**EXERCISE:** Locate the line that contains "cx_px: 1264", then copy it and all later lines of the data below exactly, through the last one.

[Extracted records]
───

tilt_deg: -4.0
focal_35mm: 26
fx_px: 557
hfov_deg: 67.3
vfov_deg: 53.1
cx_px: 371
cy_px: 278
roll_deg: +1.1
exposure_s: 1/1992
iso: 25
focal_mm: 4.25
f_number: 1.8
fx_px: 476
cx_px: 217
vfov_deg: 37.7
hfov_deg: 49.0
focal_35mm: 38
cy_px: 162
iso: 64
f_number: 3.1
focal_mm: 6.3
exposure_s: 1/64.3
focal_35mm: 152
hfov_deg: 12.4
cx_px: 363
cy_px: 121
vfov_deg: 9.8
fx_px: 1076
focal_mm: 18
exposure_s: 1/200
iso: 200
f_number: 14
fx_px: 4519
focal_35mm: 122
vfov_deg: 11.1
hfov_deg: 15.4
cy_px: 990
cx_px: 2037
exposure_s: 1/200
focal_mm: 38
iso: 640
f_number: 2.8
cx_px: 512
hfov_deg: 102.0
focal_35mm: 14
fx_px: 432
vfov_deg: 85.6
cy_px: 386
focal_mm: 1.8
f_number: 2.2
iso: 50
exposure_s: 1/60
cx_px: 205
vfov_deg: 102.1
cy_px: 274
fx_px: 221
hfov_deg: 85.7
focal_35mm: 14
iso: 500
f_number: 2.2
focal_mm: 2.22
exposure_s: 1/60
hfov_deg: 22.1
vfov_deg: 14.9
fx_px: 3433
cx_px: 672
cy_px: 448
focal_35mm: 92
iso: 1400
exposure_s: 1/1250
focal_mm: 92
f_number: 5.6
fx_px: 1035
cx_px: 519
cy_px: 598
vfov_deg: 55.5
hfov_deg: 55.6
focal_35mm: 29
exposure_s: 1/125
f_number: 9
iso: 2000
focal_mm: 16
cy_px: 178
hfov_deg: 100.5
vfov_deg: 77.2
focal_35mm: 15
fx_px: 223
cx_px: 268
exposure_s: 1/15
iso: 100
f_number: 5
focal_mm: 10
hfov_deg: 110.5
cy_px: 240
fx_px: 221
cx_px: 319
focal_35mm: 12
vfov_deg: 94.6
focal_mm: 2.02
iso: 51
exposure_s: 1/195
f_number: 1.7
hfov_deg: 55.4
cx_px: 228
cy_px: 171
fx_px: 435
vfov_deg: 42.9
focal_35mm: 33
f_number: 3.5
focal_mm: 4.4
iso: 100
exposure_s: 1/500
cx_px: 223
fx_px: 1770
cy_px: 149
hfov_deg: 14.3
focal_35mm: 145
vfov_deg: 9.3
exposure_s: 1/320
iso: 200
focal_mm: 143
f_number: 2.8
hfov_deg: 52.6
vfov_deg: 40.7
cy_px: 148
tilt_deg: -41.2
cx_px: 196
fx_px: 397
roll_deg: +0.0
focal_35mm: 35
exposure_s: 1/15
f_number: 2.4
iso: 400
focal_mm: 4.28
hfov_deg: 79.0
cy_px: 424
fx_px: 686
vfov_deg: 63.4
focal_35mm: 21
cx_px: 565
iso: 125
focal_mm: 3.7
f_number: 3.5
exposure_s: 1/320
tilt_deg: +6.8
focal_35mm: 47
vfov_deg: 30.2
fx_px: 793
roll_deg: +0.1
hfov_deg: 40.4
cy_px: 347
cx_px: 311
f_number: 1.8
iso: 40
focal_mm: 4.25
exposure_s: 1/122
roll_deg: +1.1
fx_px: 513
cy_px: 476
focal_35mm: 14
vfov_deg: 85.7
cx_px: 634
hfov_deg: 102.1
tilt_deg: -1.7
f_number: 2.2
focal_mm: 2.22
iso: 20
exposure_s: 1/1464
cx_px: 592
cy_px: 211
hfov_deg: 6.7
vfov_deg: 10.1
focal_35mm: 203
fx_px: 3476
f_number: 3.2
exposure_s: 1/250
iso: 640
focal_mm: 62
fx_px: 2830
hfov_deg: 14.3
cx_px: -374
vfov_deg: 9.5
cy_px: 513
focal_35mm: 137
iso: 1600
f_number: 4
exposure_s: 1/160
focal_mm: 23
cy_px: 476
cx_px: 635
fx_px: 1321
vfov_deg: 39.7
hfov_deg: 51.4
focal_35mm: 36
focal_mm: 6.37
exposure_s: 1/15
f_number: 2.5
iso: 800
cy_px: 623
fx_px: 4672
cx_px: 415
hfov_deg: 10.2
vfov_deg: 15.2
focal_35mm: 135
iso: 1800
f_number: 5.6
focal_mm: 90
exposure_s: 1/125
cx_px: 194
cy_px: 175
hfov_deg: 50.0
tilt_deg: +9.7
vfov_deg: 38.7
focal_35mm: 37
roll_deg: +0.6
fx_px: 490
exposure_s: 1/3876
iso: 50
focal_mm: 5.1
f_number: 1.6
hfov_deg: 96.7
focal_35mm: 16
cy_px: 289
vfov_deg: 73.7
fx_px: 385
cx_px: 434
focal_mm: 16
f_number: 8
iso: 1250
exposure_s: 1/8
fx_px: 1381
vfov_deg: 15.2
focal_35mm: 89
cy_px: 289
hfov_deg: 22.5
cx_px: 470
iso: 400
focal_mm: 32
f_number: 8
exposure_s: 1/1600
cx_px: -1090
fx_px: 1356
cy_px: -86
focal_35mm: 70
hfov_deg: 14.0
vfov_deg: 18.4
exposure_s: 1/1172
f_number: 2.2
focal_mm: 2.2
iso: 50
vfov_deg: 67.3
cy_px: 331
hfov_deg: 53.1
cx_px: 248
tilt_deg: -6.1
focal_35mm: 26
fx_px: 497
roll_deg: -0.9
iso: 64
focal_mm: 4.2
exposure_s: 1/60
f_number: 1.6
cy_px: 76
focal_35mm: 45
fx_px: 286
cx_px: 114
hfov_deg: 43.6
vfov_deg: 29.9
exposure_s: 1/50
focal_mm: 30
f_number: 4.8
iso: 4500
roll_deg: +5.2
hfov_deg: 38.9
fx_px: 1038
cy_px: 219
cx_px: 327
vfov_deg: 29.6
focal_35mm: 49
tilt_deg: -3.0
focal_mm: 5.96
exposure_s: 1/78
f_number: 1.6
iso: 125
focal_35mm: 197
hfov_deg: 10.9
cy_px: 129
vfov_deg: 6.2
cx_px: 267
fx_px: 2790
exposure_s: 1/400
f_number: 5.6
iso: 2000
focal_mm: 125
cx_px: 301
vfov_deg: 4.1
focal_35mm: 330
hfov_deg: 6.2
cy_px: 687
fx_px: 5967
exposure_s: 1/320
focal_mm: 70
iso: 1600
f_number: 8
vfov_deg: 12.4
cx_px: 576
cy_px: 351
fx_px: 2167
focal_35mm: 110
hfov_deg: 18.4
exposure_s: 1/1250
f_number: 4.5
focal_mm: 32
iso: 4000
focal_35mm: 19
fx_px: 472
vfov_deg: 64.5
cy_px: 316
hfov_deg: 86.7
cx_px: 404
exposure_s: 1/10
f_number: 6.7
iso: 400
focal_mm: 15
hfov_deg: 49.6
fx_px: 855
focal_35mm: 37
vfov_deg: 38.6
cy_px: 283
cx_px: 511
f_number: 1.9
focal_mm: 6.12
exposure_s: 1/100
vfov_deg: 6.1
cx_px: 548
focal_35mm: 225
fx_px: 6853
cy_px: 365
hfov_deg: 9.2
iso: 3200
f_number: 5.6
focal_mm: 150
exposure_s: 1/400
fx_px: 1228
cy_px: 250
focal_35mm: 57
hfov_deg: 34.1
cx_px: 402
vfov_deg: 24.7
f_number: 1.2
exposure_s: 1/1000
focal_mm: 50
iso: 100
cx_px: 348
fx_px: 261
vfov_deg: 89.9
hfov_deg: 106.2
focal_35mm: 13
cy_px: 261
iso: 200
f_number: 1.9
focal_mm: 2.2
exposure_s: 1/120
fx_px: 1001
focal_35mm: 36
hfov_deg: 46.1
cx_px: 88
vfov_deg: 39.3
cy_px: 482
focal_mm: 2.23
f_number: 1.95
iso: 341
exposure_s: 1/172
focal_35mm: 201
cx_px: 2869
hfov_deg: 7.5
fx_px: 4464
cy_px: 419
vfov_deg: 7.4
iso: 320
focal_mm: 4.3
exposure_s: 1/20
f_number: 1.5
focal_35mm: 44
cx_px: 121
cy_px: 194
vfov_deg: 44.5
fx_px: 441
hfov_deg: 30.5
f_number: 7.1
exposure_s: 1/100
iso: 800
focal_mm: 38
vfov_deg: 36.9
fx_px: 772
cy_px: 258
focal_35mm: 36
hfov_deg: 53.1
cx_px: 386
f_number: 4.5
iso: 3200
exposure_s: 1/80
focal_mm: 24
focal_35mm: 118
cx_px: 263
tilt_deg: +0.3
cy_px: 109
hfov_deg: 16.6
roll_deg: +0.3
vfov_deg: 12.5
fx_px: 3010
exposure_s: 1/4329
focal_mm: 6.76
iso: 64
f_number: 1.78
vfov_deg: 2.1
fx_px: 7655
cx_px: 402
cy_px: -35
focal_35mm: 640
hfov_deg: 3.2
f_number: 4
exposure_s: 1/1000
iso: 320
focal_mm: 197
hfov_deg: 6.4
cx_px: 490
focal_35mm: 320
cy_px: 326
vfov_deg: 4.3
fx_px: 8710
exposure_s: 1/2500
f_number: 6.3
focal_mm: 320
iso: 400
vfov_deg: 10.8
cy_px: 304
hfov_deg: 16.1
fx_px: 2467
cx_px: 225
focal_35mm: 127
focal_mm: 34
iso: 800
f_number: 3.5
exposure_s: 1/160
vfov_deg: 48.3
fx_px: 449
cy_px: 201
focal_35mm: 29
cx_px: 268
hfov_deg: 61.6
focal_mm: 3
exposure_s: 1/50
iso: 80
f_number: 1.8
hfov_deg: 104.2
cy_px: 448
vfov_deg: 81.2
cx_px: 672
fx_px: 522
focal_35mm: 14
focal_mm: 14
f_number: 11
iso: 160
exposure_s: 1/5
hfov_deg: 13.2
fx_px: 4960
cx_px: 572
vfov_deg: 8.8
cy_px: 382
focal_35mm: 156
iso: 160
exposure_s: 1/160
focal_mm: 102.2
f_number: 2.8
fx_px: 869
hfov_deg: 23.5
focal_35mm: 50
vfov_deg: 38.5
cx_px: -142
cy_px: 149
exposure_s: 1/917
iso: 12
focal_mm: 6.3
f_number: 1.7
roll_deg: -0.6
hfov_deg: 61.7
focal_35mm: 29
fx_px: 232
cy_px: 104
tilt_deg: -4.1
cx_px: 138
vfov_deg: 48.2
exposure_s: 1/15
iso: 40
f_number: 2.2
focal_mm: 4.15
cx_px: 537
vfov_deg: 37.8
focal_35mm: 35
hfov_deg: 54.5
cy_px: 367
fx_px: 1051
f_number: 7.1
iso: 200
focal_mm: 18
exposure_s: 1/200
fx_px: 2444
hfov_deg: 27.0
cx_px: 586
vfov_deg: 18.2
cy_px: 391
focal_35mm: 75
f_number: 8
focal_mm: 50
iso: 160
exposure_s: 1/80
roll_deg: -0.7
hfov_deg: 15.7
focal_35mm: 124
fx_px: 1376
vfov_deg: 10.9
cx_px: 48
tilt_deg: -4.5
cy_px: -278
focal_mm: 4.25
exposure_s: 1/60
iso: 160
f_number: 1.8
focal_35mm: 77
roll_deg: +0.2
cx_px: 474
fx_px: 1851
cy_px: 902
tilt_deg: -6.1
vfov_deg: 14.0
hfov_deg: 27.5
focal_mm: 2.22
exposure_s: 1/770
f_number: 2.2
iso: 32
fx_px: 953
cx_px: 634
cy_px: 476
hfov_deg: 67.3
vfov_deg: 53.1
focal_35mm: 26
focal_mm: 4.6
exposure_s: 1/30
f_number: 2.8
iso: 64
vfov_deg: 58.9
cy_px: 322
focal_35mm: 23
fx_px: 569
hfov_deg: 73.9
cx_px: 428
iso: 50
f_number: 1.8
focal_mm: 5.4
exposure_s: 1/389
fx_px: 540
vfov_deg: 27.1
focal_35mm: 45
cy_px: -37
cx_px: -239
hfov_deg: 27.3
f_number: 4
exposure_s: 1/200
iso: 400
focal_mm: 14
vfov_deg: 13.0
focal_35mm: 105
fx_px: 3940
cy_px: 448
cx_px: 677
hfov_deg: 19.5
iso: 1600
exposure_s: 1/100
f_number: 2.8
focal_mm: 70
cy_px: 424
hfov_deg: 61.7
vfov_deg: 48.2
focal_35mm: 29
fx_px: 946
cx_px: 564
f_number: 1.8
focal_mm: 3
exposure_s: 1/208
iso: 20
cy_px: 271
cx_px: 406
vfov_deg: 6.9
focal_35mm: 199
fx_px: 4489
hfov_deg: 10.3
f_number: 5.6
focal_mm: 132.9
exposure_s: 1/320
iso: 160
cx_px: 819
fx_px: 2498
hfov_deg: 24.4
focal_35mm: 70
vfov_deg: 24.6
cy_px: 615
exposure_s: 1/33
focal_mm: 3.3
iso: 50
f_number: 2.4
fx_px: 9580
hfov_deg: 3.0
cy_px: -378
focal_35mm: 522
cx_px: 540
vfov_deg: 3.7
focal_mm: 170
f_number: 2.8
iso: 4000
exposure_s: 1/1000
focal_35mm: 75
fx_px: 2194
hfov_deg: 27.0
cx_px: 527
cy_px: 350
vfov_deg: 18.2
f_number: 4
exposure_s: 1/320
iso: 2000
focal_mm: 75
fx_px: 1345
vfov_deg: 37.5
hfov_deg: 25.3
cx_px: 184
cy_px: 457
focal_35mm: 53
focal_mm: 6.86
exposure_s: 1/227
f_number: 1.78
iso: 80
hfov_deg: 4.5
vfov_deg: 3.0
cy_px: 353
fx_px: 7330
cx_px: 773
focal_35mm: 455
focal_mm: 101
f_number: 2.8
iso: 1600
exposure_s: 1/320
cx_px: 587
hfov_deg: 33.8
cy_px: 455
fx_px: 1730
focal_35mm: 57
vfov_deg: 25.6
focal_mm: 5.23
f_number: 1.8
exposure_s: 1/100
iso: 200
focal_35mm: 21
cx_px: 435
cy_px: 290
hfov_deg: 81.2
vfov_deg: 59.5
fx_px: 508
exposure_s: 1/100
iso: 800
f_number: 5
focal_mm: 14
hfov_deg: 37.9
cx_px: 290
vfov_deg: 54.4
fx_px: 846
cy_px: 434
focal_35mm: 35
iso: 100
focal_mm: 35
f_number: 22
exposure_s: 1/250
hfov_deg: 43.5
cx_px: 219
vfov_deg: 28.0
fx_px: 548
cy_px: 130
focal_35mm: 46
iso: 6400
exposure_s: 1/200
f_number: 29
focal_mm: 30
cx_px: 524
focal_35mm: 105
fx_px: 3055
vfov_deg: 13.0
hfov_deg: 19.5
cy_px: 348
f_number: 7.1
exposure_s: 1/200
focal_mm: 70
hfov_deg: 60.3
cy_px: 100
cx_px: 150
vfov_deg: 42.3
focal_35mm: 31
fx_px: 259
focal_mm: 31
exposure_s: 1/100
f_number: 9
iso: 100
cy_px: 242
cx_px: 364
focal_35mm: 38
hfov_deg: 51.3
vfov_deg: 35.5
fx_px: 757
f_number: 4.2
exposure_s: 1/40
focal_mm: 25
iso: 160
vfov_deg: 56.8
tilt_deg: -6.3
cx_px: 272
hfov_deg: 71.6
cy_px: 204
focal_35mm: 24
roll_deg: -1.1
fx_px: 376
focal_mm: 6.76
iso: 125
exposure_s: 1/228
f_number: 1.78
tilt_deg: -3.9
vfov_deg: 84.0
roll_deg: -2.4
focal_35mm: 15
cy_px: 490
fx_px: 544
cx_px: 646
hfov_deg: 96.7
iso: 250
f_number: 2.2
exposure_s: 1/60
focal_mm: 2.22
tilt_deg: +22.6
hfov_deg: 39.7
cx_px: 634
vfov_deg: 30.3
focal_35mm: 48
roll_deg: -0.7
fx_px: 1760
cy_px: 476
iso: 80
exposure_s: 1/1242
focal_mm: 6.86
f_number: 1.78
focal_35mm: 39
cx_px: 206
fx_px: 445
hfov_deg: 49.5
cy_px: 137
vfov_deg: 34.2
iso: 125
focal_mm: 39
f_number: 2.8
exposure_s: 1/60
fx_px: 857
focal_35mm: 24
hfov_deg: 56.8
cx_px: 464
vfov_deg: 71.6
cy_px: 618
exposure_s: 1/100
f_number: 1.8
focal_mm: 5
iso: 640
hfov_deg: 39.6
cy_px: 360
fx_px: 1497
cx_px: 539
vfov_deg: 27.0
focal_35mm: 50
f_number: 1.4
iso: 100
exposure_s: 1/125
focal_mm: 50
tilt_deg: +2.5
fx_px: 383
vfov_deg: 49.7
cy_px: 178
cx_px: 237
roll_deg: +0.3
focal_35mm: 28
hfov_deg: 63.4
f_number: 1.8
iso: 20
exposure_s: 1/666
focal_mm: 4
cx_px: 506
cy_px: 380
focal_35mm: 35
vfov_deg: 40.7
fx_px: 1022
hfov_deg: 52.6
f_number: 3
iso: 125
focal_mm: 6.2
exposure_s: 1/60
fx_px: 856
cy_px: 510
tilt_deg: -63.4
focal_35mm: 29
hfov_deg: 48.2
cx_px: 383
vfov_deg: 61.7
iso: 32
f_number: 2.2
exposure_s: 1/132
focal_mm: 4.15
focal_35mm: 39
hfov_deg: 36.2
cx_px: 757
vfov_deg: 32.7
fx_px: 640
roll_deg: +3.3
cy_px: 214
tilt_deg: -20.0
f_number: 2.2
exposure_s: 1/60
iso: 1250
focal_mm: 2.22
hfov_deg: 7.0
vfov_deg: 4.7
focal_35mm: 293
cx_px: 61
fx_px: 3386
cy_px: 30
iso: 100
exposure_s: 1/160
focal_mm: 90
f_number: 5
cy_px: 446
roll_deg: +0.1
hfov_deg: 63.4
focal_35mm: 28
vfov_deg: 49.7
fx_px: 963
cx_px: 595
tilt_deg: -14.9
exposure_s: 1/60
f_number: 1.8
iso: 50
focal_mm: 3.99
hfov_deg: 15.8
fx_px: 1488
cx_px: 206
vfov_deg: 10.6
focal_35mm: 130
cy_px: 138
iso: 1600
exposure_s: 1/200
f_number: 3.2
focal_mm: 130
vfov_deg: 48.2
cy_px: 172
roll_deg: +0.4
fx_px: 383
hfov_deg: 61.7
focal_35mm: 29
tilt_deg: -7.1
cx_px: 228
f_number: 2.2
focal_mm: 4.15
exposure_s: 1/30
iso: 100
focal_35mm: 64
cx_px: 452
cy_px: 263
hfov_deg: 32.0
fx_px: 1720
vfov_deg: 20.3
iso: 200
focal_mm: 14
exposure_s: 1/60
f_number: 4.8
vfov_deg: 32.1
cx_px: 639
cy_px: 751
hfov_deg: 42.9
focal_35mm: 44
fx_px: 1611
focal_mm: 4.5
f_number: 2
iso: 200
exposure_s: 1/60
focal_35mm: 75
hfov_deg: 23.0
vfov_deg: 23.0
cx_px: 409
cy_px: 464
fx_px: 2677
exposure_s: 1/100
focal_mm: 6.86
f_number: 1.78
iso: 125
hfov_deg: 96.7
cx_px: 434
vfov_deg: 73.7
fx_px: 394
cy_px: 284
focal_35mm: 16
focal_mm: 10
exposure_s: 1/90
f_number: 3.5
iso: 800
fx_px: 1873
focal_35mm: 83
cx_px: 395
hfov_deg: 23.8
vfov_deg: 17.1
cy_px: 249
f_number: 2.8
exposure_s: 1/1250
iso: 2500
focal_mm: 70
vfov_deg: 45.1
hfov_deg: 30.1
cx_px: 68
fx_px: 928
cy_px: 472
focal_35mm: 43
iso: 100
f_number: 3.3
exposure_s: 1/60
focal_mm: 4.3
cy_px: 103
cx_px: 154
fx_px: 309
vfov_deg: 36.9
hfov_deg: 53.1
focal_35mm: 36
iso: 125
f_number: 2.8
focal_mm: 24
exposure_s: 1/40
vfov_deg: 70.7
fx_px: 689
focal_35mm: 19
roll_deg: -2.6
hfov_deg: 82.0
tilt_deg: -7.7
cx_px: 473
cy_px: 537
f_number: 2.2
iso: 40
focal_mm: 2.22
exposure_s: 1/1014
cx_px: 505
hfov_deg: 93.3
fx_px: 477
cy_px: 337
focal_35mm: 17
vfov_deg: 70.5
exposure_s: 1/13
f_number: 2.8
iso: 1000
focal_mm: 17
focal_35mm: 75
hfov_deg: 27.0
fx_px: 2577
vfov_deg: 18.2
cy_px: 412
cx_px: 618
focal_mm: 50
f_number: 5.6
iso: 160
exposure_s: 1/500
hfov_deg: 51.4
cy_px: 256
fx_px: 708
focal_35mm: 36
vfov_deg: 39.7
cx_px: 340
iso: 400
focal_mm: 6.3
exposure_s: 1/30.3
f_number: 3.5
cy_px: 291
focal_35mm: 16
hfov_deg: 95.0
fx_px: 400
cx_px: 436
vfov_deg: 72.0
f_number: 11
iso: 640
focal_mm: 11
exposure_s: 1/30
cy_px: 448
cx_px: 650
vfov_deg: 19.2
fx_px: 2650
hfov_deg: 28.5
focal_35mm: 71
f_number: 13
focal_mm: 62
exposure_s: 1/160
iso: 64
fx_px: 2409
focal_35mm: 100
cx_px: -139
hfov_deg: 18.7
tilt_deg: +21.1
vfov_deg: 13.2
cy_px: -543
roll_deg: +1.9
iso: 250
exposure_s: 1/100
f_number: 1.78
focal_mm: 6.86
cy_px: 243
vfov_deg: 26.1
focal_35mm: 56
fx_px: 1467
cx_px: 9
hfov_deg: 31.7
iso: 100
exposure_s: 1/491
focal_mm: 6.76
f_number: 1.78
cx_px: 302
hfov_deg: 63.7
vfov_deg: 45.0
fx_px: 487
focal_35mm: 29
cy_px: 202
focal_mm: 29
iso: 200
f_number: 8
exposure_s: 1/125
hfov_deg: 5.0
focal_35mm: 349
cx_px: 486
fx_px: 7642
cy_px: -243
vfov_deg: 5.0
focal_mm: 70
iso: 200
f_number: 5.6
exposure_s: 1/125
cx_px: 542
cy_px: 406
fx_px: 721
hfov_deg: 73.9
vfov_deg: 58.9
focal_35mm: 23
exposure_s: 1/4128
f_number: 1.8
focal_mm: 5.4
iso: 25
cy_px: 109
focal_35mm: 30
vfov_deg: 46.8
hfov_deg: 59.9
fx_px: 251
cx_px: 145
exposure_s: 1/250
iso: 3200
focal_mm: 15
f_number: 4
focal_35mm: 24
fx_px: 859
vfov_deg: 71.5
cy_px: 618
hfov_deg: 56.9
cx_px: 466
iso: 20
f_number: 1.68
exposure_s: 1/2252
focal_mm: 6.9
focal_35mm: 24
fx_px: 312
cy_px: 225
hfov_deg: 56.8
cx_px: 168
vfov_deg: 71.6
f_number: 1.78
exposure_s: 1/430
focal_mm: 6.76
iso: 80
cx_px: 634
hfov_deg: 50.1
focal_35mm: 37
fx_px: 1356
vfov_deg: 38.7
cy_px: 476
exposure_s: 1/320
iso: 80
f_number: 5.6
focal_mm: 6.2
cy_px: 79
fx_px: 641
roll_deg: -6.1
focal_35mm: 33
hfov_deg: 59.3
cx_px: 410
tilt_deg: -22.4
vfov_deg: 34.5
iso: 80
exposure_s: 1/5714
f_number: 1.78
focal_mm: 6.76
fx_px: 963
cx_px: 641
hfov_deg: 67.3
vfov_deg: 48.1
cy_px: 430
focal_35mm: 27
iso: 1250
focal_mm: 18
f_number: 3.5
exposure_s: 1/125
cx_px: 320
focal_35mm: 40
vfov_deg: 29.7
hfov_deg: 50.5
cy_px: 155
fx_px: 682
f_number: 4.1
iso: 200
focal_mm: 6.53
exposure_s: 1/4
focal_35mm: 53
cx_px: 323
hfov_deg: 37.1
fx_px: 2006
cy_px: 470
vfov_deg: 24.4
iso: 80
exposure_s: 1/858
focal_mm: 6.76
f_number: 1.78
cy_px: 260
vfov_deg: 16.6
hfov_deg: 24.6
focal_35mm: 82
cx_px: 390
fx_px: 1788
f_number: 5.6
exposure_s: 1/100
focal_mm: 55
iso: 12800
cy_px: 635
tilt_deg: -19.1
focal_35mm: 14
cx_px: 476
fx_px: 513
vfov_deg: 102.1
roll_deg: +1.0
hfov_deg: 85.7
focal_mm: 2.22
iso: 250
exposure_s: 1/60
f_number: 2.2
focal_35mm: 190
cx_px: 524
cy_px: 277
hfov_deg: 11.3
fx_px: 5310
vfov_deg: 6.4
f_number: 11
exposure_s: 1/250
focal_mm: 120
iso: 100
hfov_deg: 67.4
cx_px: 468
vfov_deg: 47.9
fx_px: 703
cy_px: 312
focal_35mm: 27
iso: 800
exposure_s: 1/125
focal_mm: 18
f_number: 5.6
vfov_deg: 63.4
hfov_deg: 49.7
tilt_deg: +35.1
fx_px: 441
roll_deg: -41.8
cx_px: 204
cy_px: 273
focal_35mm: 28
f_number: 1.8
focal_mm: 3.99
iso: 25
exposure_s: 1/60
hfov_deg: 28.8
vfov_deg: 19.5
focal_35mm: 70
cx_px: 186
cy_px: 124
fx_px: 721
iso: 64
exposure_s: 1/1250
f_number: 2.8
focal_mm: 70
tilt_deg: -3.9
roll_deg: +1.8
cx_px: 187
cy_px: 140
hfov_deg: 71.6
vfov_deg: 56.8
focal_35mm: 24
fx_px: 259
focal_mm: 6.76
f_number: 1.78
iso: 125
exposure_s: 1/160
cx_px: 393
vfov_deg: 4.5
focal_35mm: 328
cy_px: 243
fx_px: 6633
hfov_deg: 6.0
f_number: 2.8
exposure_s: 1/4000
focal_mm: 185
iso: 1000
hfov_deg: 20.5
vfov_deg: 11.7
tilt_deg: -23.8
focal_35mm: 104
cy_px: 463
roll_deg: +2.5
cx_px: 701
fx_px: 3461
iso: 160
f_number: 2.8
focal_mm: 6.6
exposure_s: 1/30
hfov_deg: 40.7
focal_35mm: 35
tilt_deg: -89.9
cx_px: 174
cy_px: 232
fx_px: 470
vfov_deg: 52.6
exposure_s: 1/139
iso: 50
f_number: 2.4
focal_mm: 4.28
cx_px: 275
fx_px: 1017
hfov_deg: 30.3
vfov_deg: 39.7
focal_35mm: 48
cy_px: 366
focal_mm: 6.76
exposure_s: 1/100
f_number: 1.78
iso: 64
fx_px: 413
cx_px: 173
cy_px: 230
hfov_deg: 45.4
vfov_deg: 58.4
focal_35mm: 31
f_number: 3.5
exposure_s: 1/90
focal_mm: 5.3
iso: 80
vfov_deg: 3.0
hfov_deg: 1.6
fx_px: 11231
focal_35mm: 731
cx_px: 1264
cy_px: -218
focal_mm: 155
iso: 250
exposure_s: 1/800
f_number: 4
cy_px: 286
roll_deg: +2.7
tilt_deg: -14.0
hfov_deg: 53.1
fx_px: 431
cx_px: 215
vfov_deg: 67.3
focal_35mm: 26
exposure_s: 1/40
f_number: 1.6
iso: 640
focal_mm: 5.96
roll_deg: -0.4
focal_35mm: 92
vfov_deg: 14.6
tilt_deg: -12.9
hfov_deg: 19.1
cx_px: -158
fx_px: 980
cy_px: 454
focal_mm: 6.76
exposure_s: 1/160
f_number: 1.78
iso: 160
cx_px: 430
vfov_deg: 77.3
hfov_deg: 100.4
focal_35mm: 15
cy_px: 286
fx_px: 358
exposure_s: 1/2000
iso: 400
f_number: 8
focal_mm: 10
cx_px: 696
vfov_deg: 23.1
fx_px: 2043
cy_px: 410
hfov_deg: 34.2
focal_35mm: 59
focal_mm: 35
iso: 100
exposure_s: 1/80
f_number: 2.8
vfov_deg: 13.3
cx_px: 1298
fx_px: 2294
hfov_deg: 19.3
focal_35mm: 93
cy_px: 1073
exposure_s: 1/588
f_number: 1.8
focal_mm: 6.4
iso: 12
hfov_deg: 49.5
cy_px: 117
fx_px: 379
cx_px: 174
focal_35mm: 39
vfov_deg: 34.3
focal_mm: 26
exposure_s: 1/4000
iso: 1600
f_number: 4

───

**WRITTEN SOLUTION:**
cx_px: 1264
cy_px: -218
focal_mm: 155
iso: 250
exposure_s: 1/800
f_number: 4
cy_px: 286
roll_deg: +2.7
tilt_deg: -14.0
hfov_deg: 53.1
fx_px: 431
cx_px: 215
vfov_deg: 67.3
focal_35mm: 26
exposure_s: 1/40
f_number: 1.6
iso: 640
focal_mm: 5.96
roll_deg: -0.4
focal_35mm: 92
vfov_deg: 14.6
tilt_deg: -12.9
hfov_deg: 19.1
cx_px: -158
fx_px: 980
cy_px: 454
focal_mm: 6.76
exposure_s: 1/160
f_number: 1.78
iso: 160
cx_px: 430
vfov_deg: 77.3
hfov_deg: 100.4
focal_35mm: 15
cy_px: 286
fx_px: 358
exposure_s: 1/2000
iso: 400
f_number: 8
focal_mm: 10
cx_px: 696
vfov_deg: 23.1
fx_px: 2043
cy_px: 410
hfov_deg: 34.2
focal_35mm: 59
focal_mm: 35
iso: 100
exposure_s: 1/80
f_number: 2.8
vfov_deg: 13.3
cx_px: 1298
fx_px: 2294
hfov_deg: 19.3
focal_35mm: 93
cy_px: 1073
exposure_s: 1/588
f_number: 1.8
focal_mm: 6.4
iso: 12
hfov_deg: 49.5
cy_px: 117
fx_px: 379
cx_px: 174
focal_35mm: 39
vfov_deg: 34.3
focal_mm: 26
exposure_s: 1/4000
iso: 1600
f_number: 4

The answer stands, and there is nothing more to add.